What's on your plate?

Tonight, correspondent Kevin Corke takes a look at a subject near and dear to our hearts... especially to those of us who are working today:  Thanksgiving Dinner.

We know. You'll be sitting around your tables laden with turkey and all those very un-Atkins side dishes, while we toil in our respective newsrooms. Those of us with holiday duty can be very creative when it comes to celebrating.  Some of us bring pies to work, others dash to 8 p.m. dinners with very patient family members, and many will simply defer the celebrating to the weekend. 

The NBC News Washington bureau will have the catered turkey dinner served in our cafeteria. Most of us eat at our desk, and hope for a few uninterrupted minutes to eat. Our hardworking colleagues in New Orleans will also be dining in their newsroom: pineapple ham, mashed potatoes with creole gravy and green bean casserole.   

And in Baghdad, where it's really never a holiday, they once again prove how resourceful they are. Our besieged bureau will gather together at a makeshift smoker and cook their own Thanksgiving dinner, perhaps some chickens. Jim Maceda and his team spent the day with the Third Infantry Division, and shared part of their Thanksgiving meal.


Our White House folks with the President in Crawford plan to enjoy the repast at Cricket's Grill in Waco. Believe me, from experience, I can tell you never get in the way of a hungry White House press corps. But I digress.
 
While we will spend a good part of the day talking about what actually will go into the broadcast tonight, don't be fooled. Most of our conversation will be about food. So it is only fitting that we do a story about food tonight. As we are reminded every year about this time, nowhere is it more evident that we are a nation of immigrants than at the Thanksgiving dinner table. Remember: the only real Americans at that first celebration were the Wampanoag Indians. The rest were immigrants from a smaller country with a bit of an accent. Not much has changed since 1623. 

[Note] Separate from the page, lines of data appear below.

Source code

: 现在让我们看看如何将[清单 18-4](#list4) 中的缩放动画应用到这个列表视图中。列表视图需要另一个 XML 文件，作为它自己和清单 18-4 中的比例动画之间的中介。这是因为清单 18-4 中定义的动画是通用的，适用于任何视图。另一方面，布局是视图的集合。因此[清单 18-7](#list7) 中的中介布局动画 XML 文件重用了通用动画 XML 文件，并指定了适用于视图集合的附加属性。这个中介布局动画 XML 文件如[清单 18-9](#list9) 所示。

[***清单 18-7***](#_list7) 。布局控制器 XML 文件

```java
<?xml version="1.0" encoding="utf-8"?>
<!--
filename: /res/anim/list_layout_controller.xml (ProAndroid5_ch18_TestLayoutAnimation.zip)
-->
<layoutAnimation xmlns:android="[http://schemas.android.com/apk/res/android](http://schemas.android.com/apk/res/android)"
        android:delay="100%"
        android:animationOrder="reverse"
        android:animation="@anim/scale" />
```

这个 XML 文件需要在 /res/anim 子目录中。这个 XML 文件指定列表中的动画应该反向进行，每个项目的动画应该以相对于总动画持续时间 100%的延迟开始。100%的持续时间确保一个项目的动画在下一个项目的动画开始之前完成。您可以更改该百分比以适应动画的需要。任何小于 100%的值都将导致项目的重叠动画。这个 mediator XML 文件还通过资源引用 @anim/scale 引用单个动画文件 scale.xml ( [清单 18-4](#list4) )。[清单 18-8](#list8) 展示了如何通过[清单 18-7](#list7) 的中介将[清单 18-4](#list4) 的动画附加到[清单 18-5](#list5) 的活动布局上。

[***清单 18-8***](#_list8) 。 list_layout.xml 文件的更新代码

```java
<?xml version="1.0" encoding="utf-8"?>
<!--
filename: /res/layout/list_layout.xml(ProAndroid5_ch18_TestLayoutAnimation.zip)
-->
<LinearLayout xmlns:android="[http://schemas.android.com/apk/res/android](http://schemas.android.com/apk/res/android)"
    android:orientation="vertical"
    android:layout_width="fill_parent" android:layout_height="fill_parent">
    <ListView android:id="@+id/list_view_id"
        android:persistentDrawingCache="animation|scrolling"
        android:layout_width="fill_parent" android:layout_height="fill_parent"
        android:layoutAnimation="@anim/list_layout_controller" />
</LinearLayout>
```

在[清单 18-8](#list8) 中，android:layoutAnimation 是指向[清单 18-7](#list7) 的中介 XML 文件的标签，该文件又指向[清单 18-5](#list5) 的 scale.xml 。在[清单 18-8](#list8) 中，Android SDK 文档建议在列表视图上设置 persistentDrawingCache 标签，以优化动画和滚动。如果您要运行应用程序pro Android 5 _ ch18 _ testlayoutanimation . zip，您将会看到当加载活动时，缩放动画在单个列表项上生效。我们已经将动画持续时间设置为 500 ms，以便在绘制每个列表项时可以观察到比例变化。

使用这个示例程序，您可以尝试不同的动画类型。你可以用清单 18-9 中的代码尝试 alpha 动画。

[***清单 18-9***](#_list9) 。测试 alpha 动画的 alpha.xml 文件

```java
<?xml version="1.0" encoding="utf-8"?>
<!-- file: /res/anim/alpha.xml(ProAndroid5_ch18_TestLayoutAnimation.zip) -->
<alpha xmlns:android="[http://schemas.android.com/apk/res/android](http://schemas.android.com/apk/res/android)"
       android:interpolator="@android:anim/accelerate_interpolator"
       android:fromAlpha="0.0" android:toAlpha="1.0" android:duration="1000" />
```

Having grown up in a family where antipasto preceded the turkey, and the cannoli sat right next to the pumpkin pie, it doesn't seem so strange to hear about tandoori turkey, or potstickers for a side dish, or Pasteles de PiƱa for dessert. Tonight we'll take a look at what some of us will be putting on the Thanksgiving table... and what that says about who we are as a nation today. Sometimes the best part of knowing who you are, is celebrating where you come from.   

Hey, are we there yet? Happy Thanksgiving to all of you from all of us at Nightly News.